En Tiwanaku celebran 20 años del retorno del monolito Pachamama o Bennett

El cronograma de actividades se inicia hoy 19 de marzo con un ritual en la plaza Tejada Sorzano de la ciudad de La Paz y un seminario en línea denominado “20 años del retorno del gigante de Tiwanaku”.

monolito Bennett

Fuente: ANF



La celebración por los 20 años del retorno del monolito Pachamama o Bennett a Tiwanaku se prolongará por tres días con rituales, distinciones, un seminario en línea y la ceremonia milenaria del equinoccio de otoño.

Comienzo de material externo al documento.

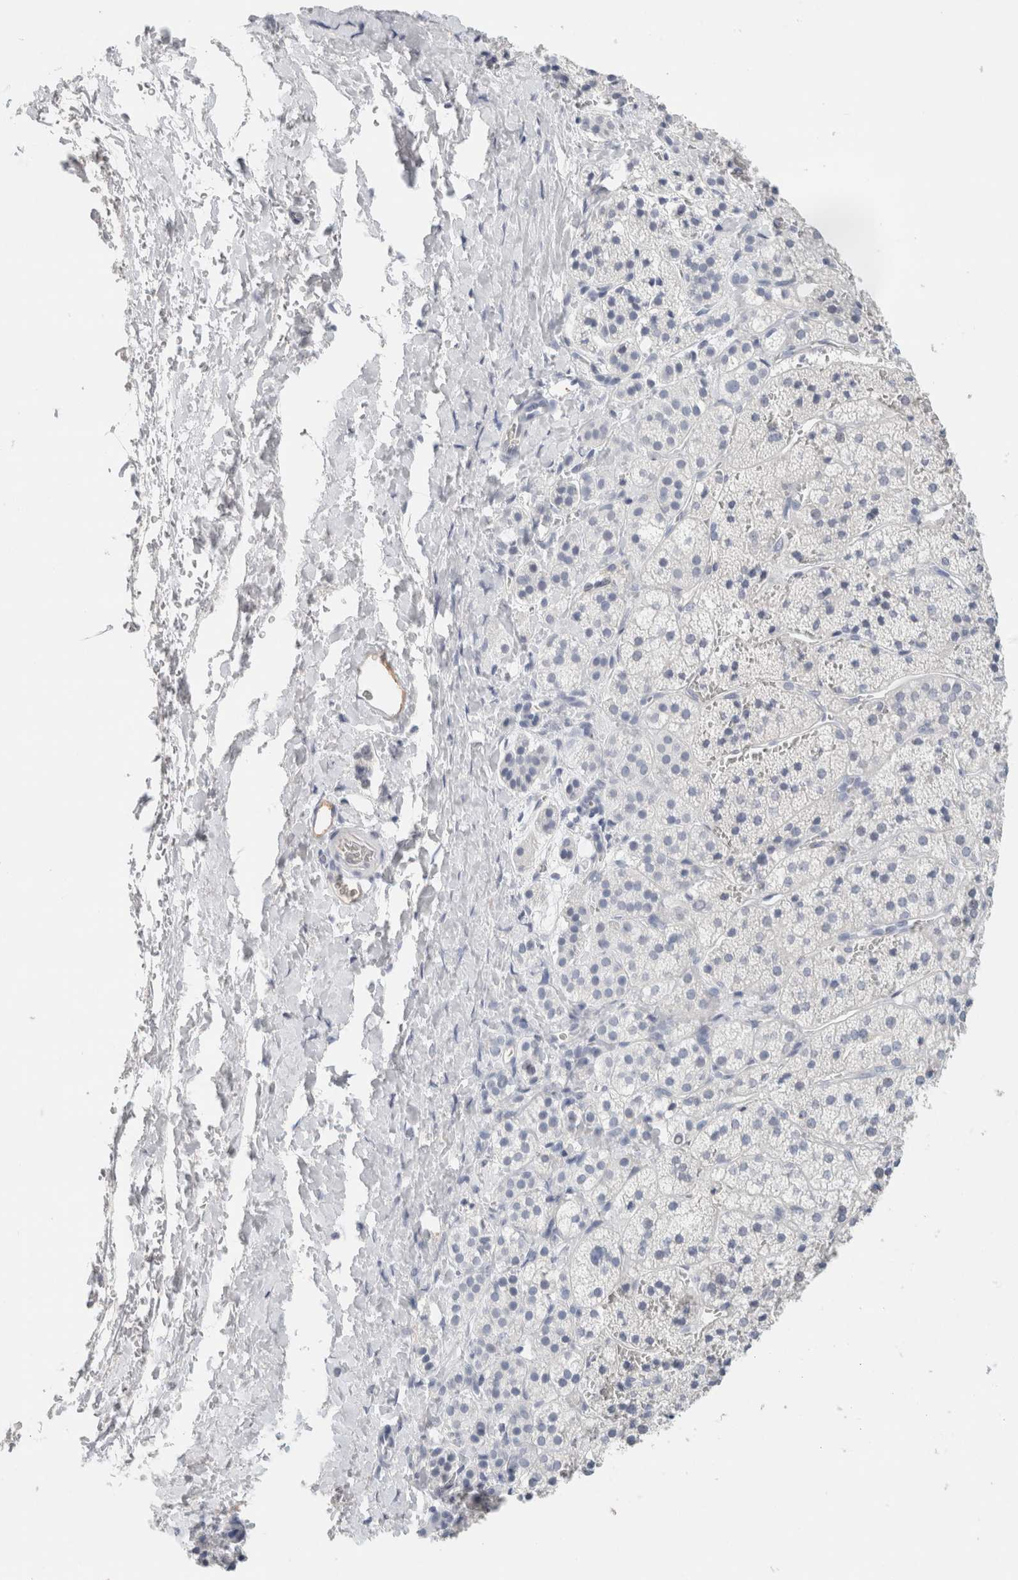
{"staining": {"intensity": "negative", "quantity": "none", "location": "none"}, "tissue": "adrenal gland", "cell_type": "Glandular cells", "image_type": "normal", "snomed": [{"axis": "morphology", "description": "Normal tissue, NOS"}, {"axis": "topography", "description": "Adrenal gland"}], "caption": "Immunohistochemistry (IHC) of unremarkable human adrenal gland shows no expression in glandular cells.", "gene": "IL6", "patient": {"sex": "female", "age": 44}}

“Una de las primeras ideas que esgrimíamos hace dos décadas fue que las cosas deben estar en su lugar de origen y una pieza tan importante como el (monolito) Bennett no podía estar lejos del sitio donde había sido creado”, afirmó el arqueólogo Oswaldo Rivera que lideró el Comité de Traslado junto con la arquitecta Tatiana Siles y el viceministro de Cultura, Antonio Eguino.

Dijo que, el haberlo traído a la ciudad de La Paz representaba una “mutilación cultural, fue como si le hubieran cortado una parte a Tiwanaku”.

El cronograma de actividades se inicia hoy 19 de marzo con un ritual en la plaza Tejada Sorzano de la ciudad de La Paz y un seminario en línea denominado “20 años del retorno del gigante de Tiwanaku”.

Mañana 20 de marzo a partir de las 15:00 horas el acto ceremonial de la “wajt’a” u ofrenda por el retorno del monumento arqueológico, se cumplirá en el Museo Lítico de Tiwanaku y con un “sahumado de hierbas aromáticas” se recibirá a las autoridades invitadas.

La madrugada del 21 de marzo otra ceremonia en el complejo arqueológico iniciará el ritual del equinoccio de otoño del hemisferio sur, junto con el Consejo de Ayllus y Comunidades Originarias de Tiwanaku (CACOT) y el Gobierno Autónomo Municipal de Tiwanaku.

Daños

Rivera que participará de la celebración, detalló que la estela Pachamama o monolito Bennett de piedra arenisca con aproximadamente 20 toneladas de peso de piedra y una altura de siete metros, al encontrarse al aire libre (durante 69 años) en la ciudad de La Paz, estuvo expuesta a la contaminación de miles de automóviles que impregnaron una capa de hollín sobre su superficie de 36 metros cuadrados con iconografía tallada.

“Los excrementos de las palomas le ocasionaban un mayor daño químico”, agregó. Además de haberse evidenciado 23 impactos de proyectiles de diferentes calibres de armas de fuego, que incluso le desprendieron parte del rostro.

Explicó que se encontraba en un lugar donde no se podía conservar en las mejores condiciones, y el ciclo de calor-frío por el que atravesaba con el registro de temperaturas elevadas en el día y que disminuían considerablemente por las noches, ocasionaba una afectación en la piedra arenisca.

En 2001 se iniciaron los trabajos de diagnóstico, evaluación, limpieza y conservación del monolito Bennett, posteriormente la pieza fue sometida a un proceso de desalinización y limpieza, y antes de su traslado a Tiwanaku el 16 de marzo de 2002, atravesó por un tratamiento de biomineralización para conservarla y consolidarla.